LW2: descent methods for unconstrained optimization problems - Mines Nancy

Part 1: gradient descent methods¶

In this notebook, we will explore first-order descent methods -- namely gradient descent to solve (unconstrained) optimization problems. The goals are:

to write your own gradient descent algorithm;
investigate different step-size strategies (fixed size, optimal, and backtracking)
compute convergence metrics to monitor the progress of the algorithm -- and deciding when to stop

Just like in LW1, practical implementation of the algorithms relies on classical Python libraries:

NumPy: For efficient numerical computations, matrix operations, and solving least-squares problems using built-in linear algebra functions.
Matplotlib: For visualizing the data and displaying / interpreting results.
Scipy: a NumPy-based python library for scientific computations. In particular, we we’ll use some functions from scipy.optimize.

Running the Notebook¶

This notebook can be executed in the following environments:

Google Colab: A convenient, cloud-based option that requires no setup. Simply open the notebook in Colab, and you’re ready to run the code.
Locally: You can run the notebook on your local machine using environments like JupyterLab or Jupyter Notebook. You can also run it directly in Visual Studio Code if you have the Jupyter extension. In all cases, ensure you have Python installed along with the required libraries, NumPy and Matplotlib and scipy.

import numpy as np
import matplotlib.pyplot as plt 
import scipy as sp

First example: a quadratic function¶

Consider the following optimization problem

\min_{x \in \mathbb{R}^2} f(x)

where

f(\mathbf{x}) = \frac{1}{2} \mathbf{x}^\top \mathbf{Q} \mathbf{x} - \mathbf{p}^\top \mathbf{x} \text{ with } \begin{cases} \mathbf{Q} = \begin{bmatrix} 1 & 0 \\ 0 & \eta\end{bmatrix}, \: \eta > 0\\ \mathbf{p} = \begin{bmatrix} 1\\1\end{bmatrix}\end{cases}

Preliminary questions

Recall the expression of $\nabla f(\mathbf{x})$ .
What is a minimizer of this optimization problem? Is it unique?
Recall the principle of gradient descent using pseudo-code.

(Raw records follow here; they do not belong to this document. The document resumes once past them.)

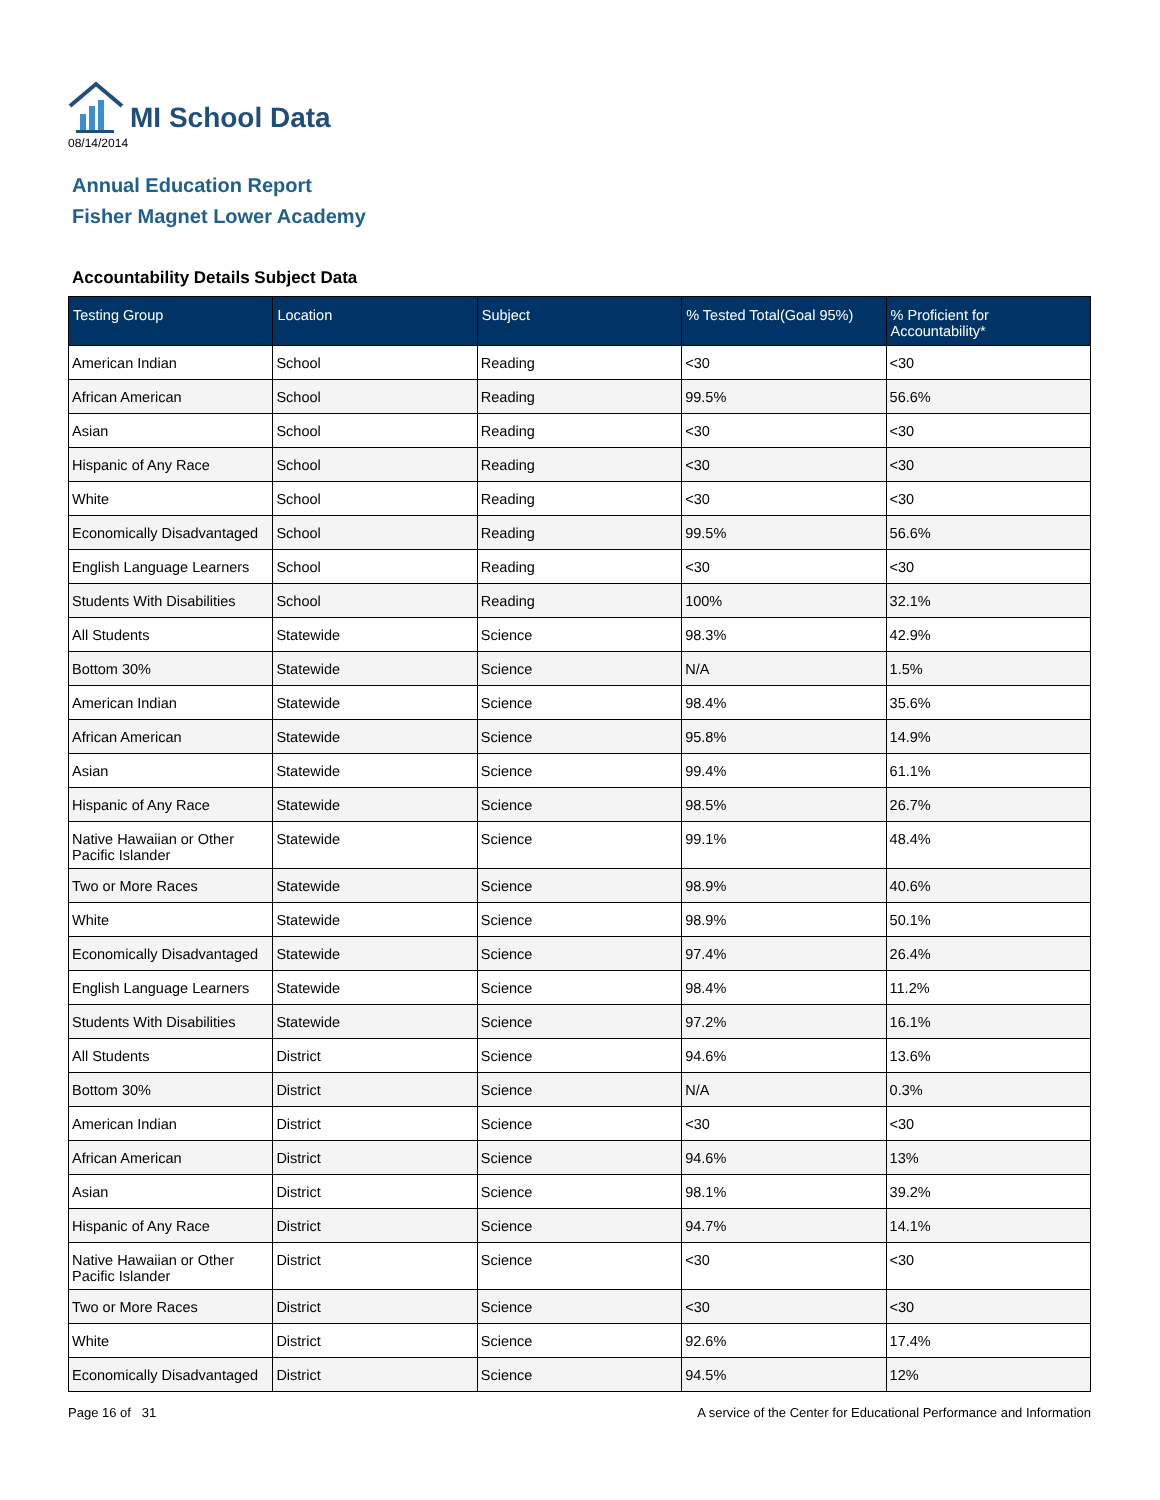MI School Data
08/14/2014
Annual Education Report
Fisher Magnet Lower Academy
Accountability Details Subject Data
| Testing Group | Location | Subject | % Tested Total(Goal 95%) | % Proficient for Accountability* |
| --- | --- | --- | --- | --- |
| American Indian | School | Reading | <30 | <30 |
| African American | School | Reading | 99.5% | 56.6% |
| Asian | School | Reading | <30 | <30 |
| Hispanic of Any Race | School | Reading | <30 | <30 |
| White | School | Reading | <30 | <30 |
| Economically Disadvantaged | School | Reading | 99.5% | 56.6% |
| English Language Learners | School | Reading | <30 | <30 |
| Students With Disabilities | School | Reading | 100% | 32.1% |
| All Students | Statewide | Science | 98.3% | 42.9% |
| Bottom 30% | Statewide | Science | N/A | 1.5% |
| American Indian | Statewide | Science | 98.4% | 35.6% |
| African American | Statewide | Science | 95.8% | 14.9% |
| Asian | Statewide | Science | 99.4% | 61.1% |
| Hispanic of Any Race | Statewide | Science | 98.5% | 26.7% |
| Native Hawaiian or Other Pacific Islander | Statewide | Science | 99.1% | 48.4% |
| Two or More Races | Statewide | Science | 98.9% | 40.6% |
| White | Statewide | Science | 98.9% | 50.1% |
| Economically Disadvantaged | Statewide | Science | 97.4% | 26.4% |
| English Language Learners | Statewide | Science | 98.4% | 11.2% |
| Students With Disabilities | Statewide | Science | 97.2% | 16.1% |
| All Students | District | Science | 94.6% | 13.6% |
| Bottom 30% | District | Science | N/A | 0.3% |
| American Indian | District | Science | <30 | <30 |
| African American | District | Science | 94.6% | 13% |
| Asian | District | Science | 98.1% | 39.2% |
| Hispanic of Any Race | District | Science | 94.7% | 14.1% |
| Native Hawaiian or Other Pacific Islander | District | Science | <30 | <30 |
| Two or More Races | District | Science | <30 | <30 |
| White | District | Science | 92.6% | 17.4% |
| Economically Disadvantaged | District | Science | 94.5% | 12% |
Page 16 of 31 A service of the Center for Educational Performance and Information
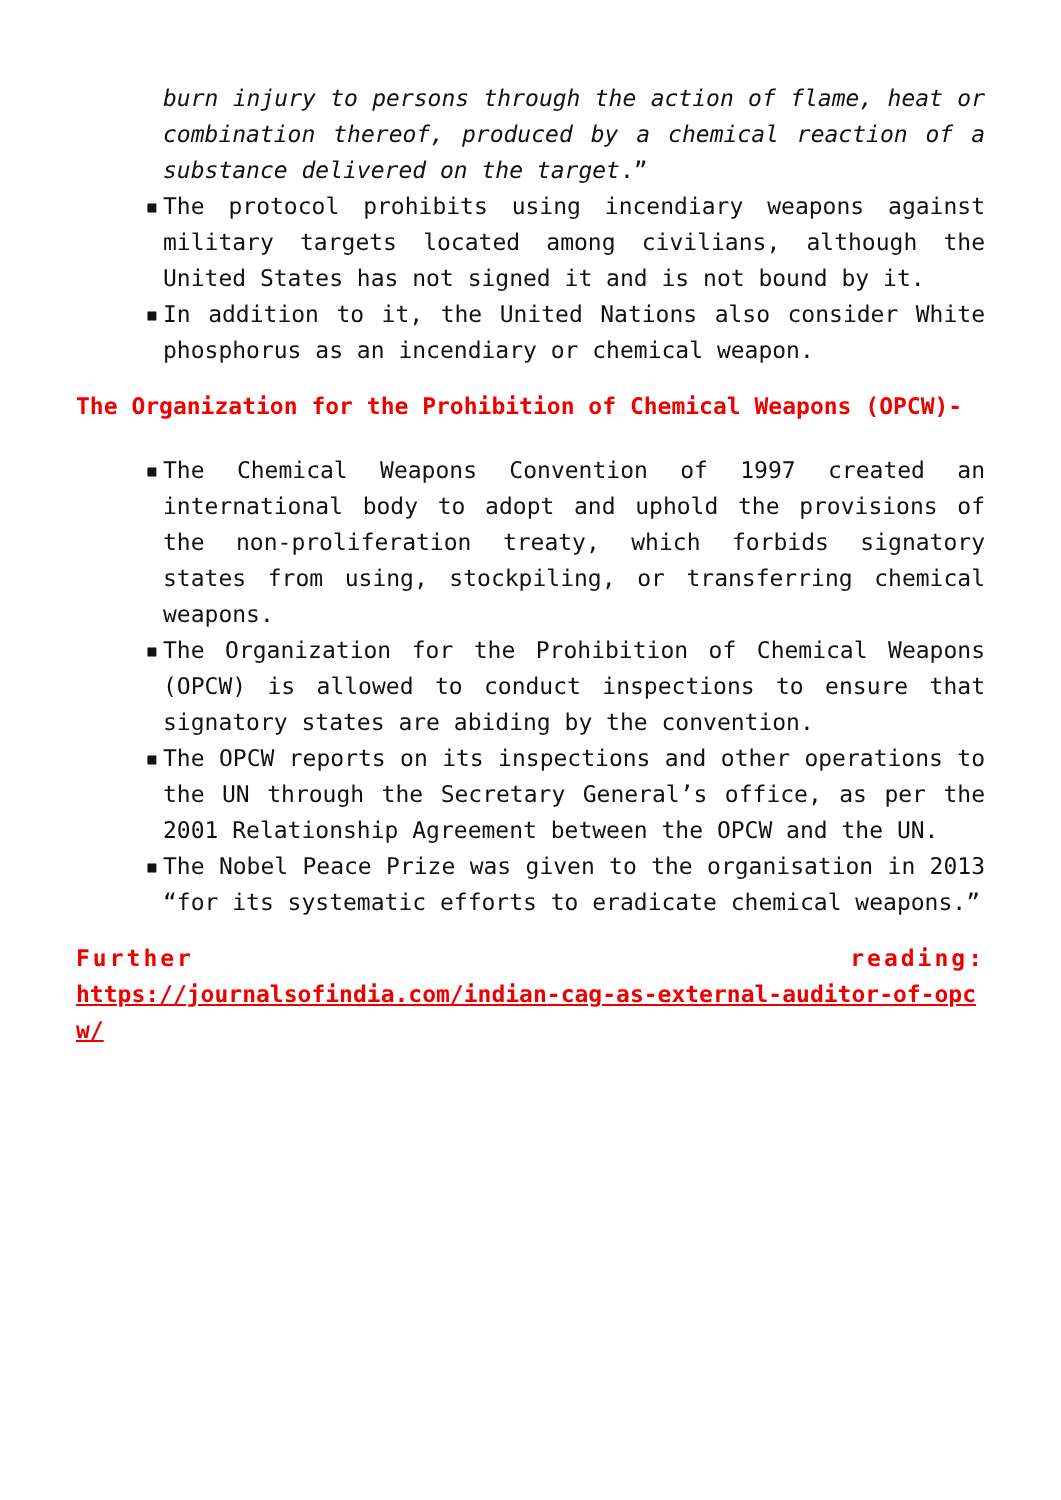burn injury to persons through the action of flame, heat or combination thereof, produced by a chemical reaction of a substance delivered on the target.”
▪ The protocol prohibits using incendiary weapons against military targets located among civilians, although the United States has not signed it and is not bound by it.
▪ In addition to it, the United Nations also consider White phosphorus as an incendiary or chemical weapon.
The Organization for the Prohibition of Chemical Weapons (OPCW)-
▪ The Chemical Weapons Convention of 1997 created an international body to adopt and uphold the provisions of the non-proliferation treaty, which forbids signatory states from using, stockpiling, or transferring chemical weapons.
▪ The Organization for the Prohibition of Chemical Weapons (OPCW) is allowed to conduct inspections to ensure that signatory states are abiding by the convention.
▪ The OPCW reports on its inspections and other operations to the UN through the Secretary General’s office, as per the 2001 Relationship Agreement between the OPCW and the UN.
▪ The Nobel Peace Prize was given to the organisation in 2013 “for its systematic efforts to eradicate chemical weapons.”
Further reading:
https://journalsofindia.com/indian-cag-as-external-auditor-of-opcw/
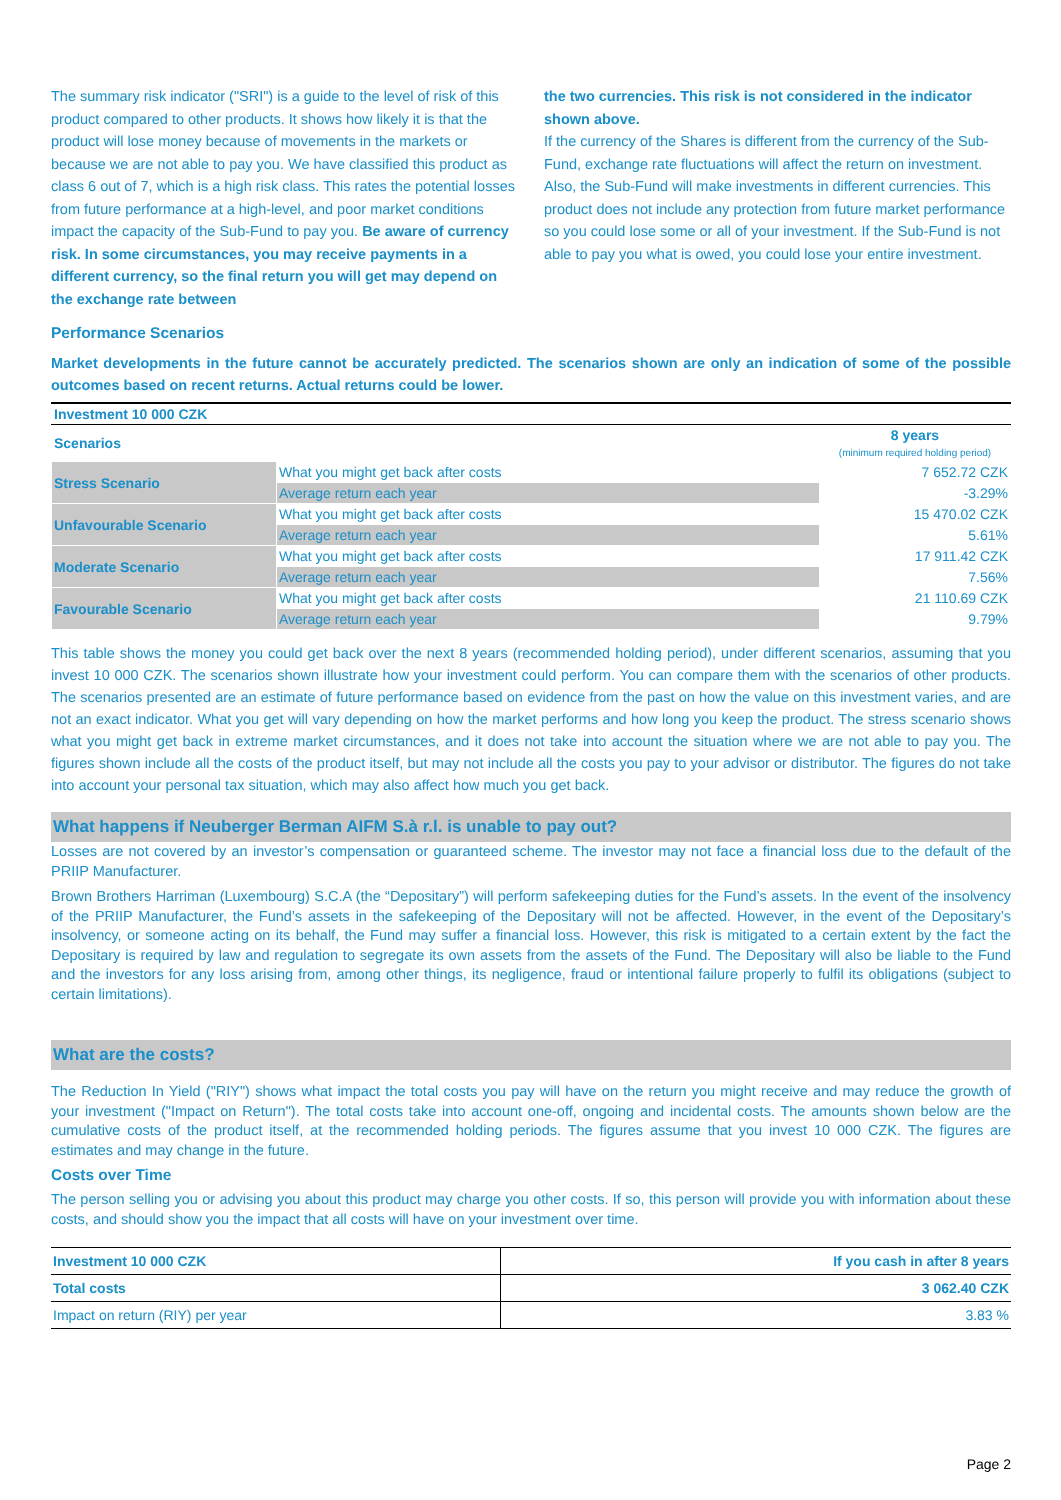The summary risk indicator ("SRI") is a guide to the level of risk of this product compared to other products. It shows how likely it is that the product will lose money because of movements in the markets or because we are not able to pay you. We have classified this product as class 6 out of 7, which is a high risk class. This rates the potential losses from future performance at a high-level, and poor market conditions impact the capacity of the Sub-Fund to pay you. Be aware of currency risk. In some circumstances, you may receive payments in a different currency, so the final return you will get may depend on the exchange rate between
the two currencies. This risk is not considered in the indicator shown above.
If the currency of the Shares is different from the currency of the Sub-Fund, exchange rate fluctuations will affect the return on investment. Also, the Sub-Fund will make investments in different currencies. This product does not include any protection from future market performance so you could lose some or all of your investment. If the Sub-Fund is not able to pay you what is owed, you could lose your entire investment.
Performance Scenarios
Market developments in the future cannot be accurately predicted. The scenarios shown are only an indication of some of the possible outcomes based on recent returns. Actual returns could be lower.
| Investment 10 000 CZK | | |
| Scenarios | | 8 years (minimum required holding period) |
| Stress Scenario | What you might get back after costs | 7 652.72 CZK |
| | Average return each year | -3.29% |
| Unfavourable Scenario | What you might get back after costs | 15 470.02 CZK |
| | Average return each year | 5.61% |
| Moderate Scenario | What you might get back after costs | 17 911.42 CZK |
| | Average return each year | 7.56% |
| Favourable Scenario | What you might get back after costs | 21 110.69 CZK |
| | Average return each year | 9.79% |
This table shows the money you could get back over the next 8 years (recommended holding period), under different scenarios, assuming that you invest 10 000 CZK. The scenarios shown illustrate how your investment could perform. You can compare them with the scenarios of other products. The scenarios presented are an estimate of future performance based on evidence from the past on how the value on this investment varies, and are not an exact indicator. What you get will vary depending on how the market performs and how long you keep the product. The stress scenario shows what you might get back in extreme market circumstances, and it does not take into account the situation where we are not able to pay you. The figures shown include all the costs of the product itself, but may not include all the costs you pay to your advisor or distributor. The figures do not take into account your personal tax situation, which may also affect how much you get back.
What happens if Neuberger Berman AIFM S.à r.l. is unable to pay out?
Losses are not covered by an investor’s compensation or guaranteed scheme. The investor may not face a financial loss due to the default of the PRIIP Manufacturer.
Brown Brothers Harriman (Luxembourg) S.C.A (the “Depositary”) will perform safekeeping duties for the Fund’s assets. In the event of the insolvency of the PRIIP Manufacturer, the Fund’s assets in the safekeeping of the Depositary will not be affected. However, in the event of the Depositary’s insolvency, or someone acting on its behalf, the Fund may suffer a financial loss. However, this risk is mitigated to a certain extent by the fact the Depositary is required by law and regulation to segregate its own assets from the assets of the Fund. The Depositary will also be liable to the Fund and the investors for any loss arising from, among other things, its negligence, fraud or intentional failure properly to fulfil its obligations (subject to certain limitations).
What are the costs?
The Reduction In Yield ("RIY") shows what impact the total costs you pay will have on the return you might receive and may reduce the growth of your investment ("Impact on Return"). The total costs take into account one-off, ongoing and incidental costs. The amounts shown below are the cumulative costs of the product itself, at the recommended holding periods. The figures assume that you invest 10 000 CZK. The figures are estimates and may change in the future.
Costs over Time
The person selling you or advising you about this product may charge you other costs. If so, this person will provide you with information about these costs, and should show you the impact that all costs will have on your investment over time.
| Investment 10 000 CZK | If you cash in after 8 years |
| Total costs | 3 062.40 CZK |
| Impact on return (RIY) per year | 3.83 % |
Page 2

write here your answers using markdown.

Programming questions

Create a function that returns the value of the objective function for a given vector $\mathbf{x} = [x_1, x_2]$ , for $\eta = 5$ .
Display the objective function on the grid $[-1, 1] \times [-1, 1]$ , with, say 100 points on each axis. (check the functions np.meshgrid, plt.pcolormesh, plt.contour, plt.contourf). Comment the different graphical representations.
Gradient descent (constant step-size)
1. write an algorithm that performs constant step-size gradient descent for a fixed number of iterations from a initial point $\mathbf{x}_0$ .
2. display such iterations on top of the cost function.
3. propose several metrics to assess the progress (or convergence) of the algorithm as the iterations goes. Display them as a function of iterations (using plt.semilogy)
4. modify your algorithm to stop whenever one of these metrics goes below a prescribed threshold (fixed in advance).
5. Using numerical experiments, comment on how to choose a constant step size.
Gradient descent (optimal step-size)
1. recall the principle of the optimal stepsize strategy.
2. adapt the previous algorithm to compute the optimal stepsize at each iteration.
3. display the evolution of performance metrics along iterations.
Compare both strategies in terms of convergence speed and comment. How does the parameter $\eta$ influences algorithmic properties?

# question 1

# question 2

# question 3

# question 4

# question 5

Second example: a non-quadratic function¶

Example from Boyd and Vanderberghe.

Consider the optimization problem

\min_{x_1, x_2} f(x_1, x_2)

where

f(x_1, x_2)= e^{x_1 + 3x_2 - 0.1} + e^{x_1 - 3x_2 - 0.1} + e^{-x_1 - 0.1}

In this example, we’ll implement the backtracking method seen in class.

Preliminary questions

Compute the expression of $\nabla f(\mathbf{x})$ .
Is the problem convex? Comment the existence and uniqueness of solutions to this optimization problem.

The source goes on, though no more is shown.